À Lariboisière, l’ouverture commence par les prises au mur

Avant l’arrivée des patients, l’AP-HP vérifie les fluides médicaux du Nouveau Lariboisière, étape clé pour rendre le bâtiment utilisable.

Illustration - Prises murales hospitalières

À première vue, ce sont de petites prises au mur. Dans une chambre d’hôpital ou près d’un bloc opératoire, elles ne servent pourtant pas à recharger un téléphone. Elles peuvent apporter de l’oxygène, de l’air médical, ou permettre l’aspiration par le vide. Avant qu’un lit soit occupé, avant qu’une salle fonctionne, il faut que ces réseaux répondent exactement.

Au Nouveau Lariboisière, cette vérification est en cours. L’Assistance publique-Hôpitaux de Paris indique que les équipes procèdent à la réception des fluides médicaux, dans la préparation à l’ouverture du bâtiment. Derrière le terme technique, l’opération est très concrète: le bon fluide, au bon endroit, avec la bonne pression, sans inversion possible.

Ce n’est pas une formalité de chantier. L’oxygène, l’air médical et le vide accompagnent une partie des soins les plus ordinaires comme les plus sensibles: anesthésie, chirurgie, réanimation, urgences, surveillance des patients. Les réseaux doivent arriver jusqu’aux chambres, aux salles d’opération et aux espaces de soins. Ils doivent aussi pouvoir être sécurisés, isolés ou secourus si une maintenance ou un incident l’exige.

L’AP-HP précise que cette réception mobilise pharmaciens, médecins anesthésistes-réanimateurs, équipes techniques et professionnels de plusieurs hôpitaux. L’un des contrôles porte sur l’absence d’interversion. En clair: s’assurer qu’une prise identifiée pour un usage ne débouche jamais sur le mauvais réseau. C’est le genre d’erreur que l’on veut exclure avant l’arrivée des équipes et des patients.
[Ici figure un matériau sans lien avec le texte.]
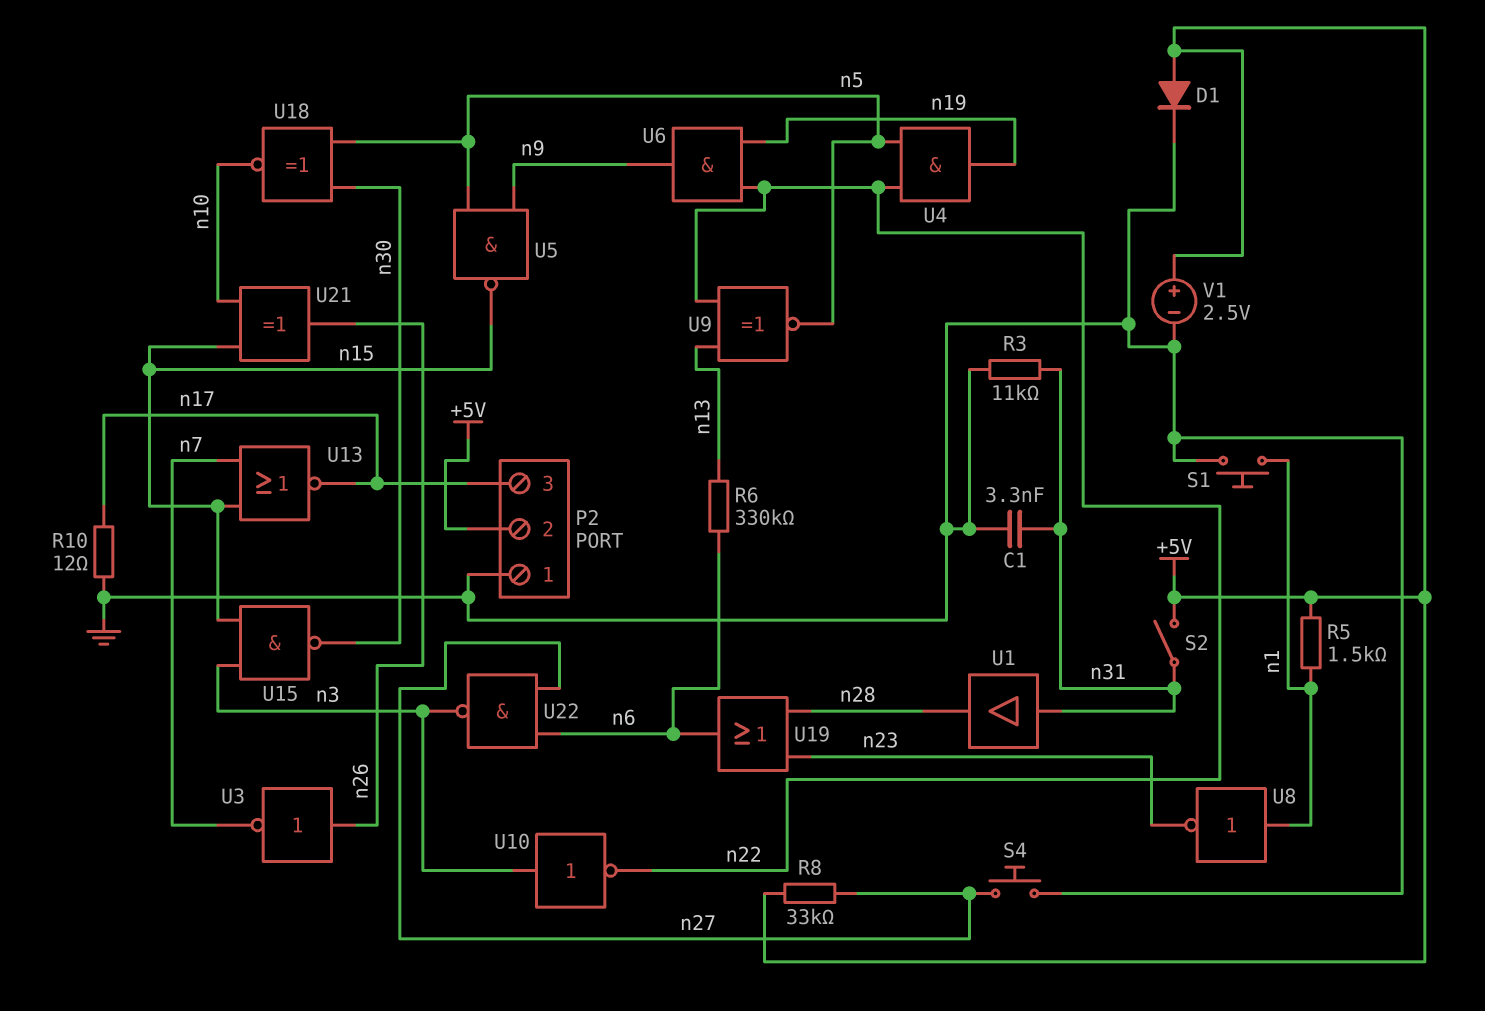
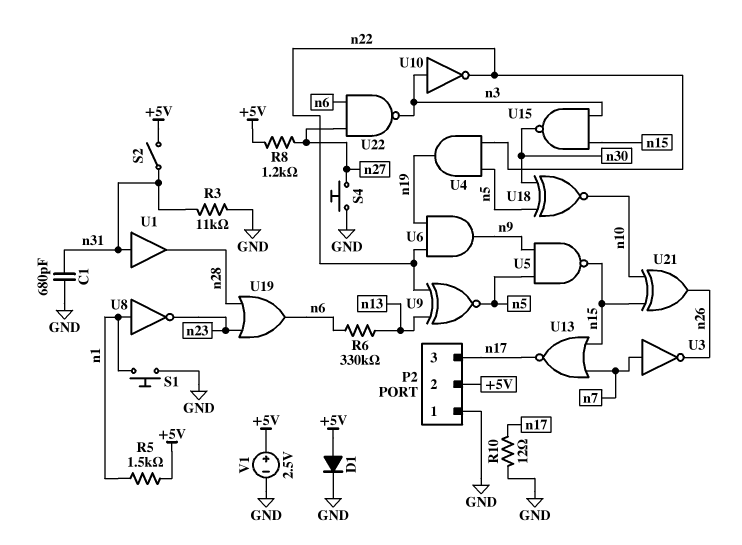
C1: 3.3nF (GND, n31) -> 680pF (GND, n31)
R8: 33k (+5V, n27) -> 1.2k (+5V, n27)
U3: NOT (in n26, out n7) -> NOT (in n7, out n26)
Cette étape montre bien la différence entre un bâtiment terminé et un hôpital utilisable. Un hôpital neuf ne s’ouvre pas comme un immeuble de bureaux. Il faut éprouver les réseaux, les alarmes, les secours, les circulations, les chambres, les blocs et les équipements. Il faut aussi que les équipes apprennent à se repérer dans un environnement qu’elles devront utiliser sans hésitation.

À Lariboisière, cette mise au point se fait dans un site majeur du nord parisien, entre la gare du Nord, Barbès et le boulevard de la Chapelle. Le nouveau bâtiment doit regrouper une part importante des activités aujourd’hui dispersées: hospitalisation, soins critiques, maternité, urgences, blocs opératoires et imagerie. L’AP-HP annonce 46 300 m², 489 lits dont 73 de soins critiques, 17 salles d’opération, trois IRM et trois scanners. L’entrée principale doit aussi basculer vers le boulevard de la Chapelle, ce qui changera la manière d’arriver à l’hôpital.

Pour les patients, l’intérêt ne se résume donc pas à des murs neufs. Il tient à des services mieux regroupés, à des parcours plus lisibles, à des distances réduites pour les équipes et à une infrastructure capable de suivre le rythme d’un grand hôpital public.

La réception des fluides médicaux ne dit pas encore quand les premiers patients entreront. Elle dit autre chose, moins visible mais essentiel: à Lariboisière, le chantier commence à devenir un outil de soin.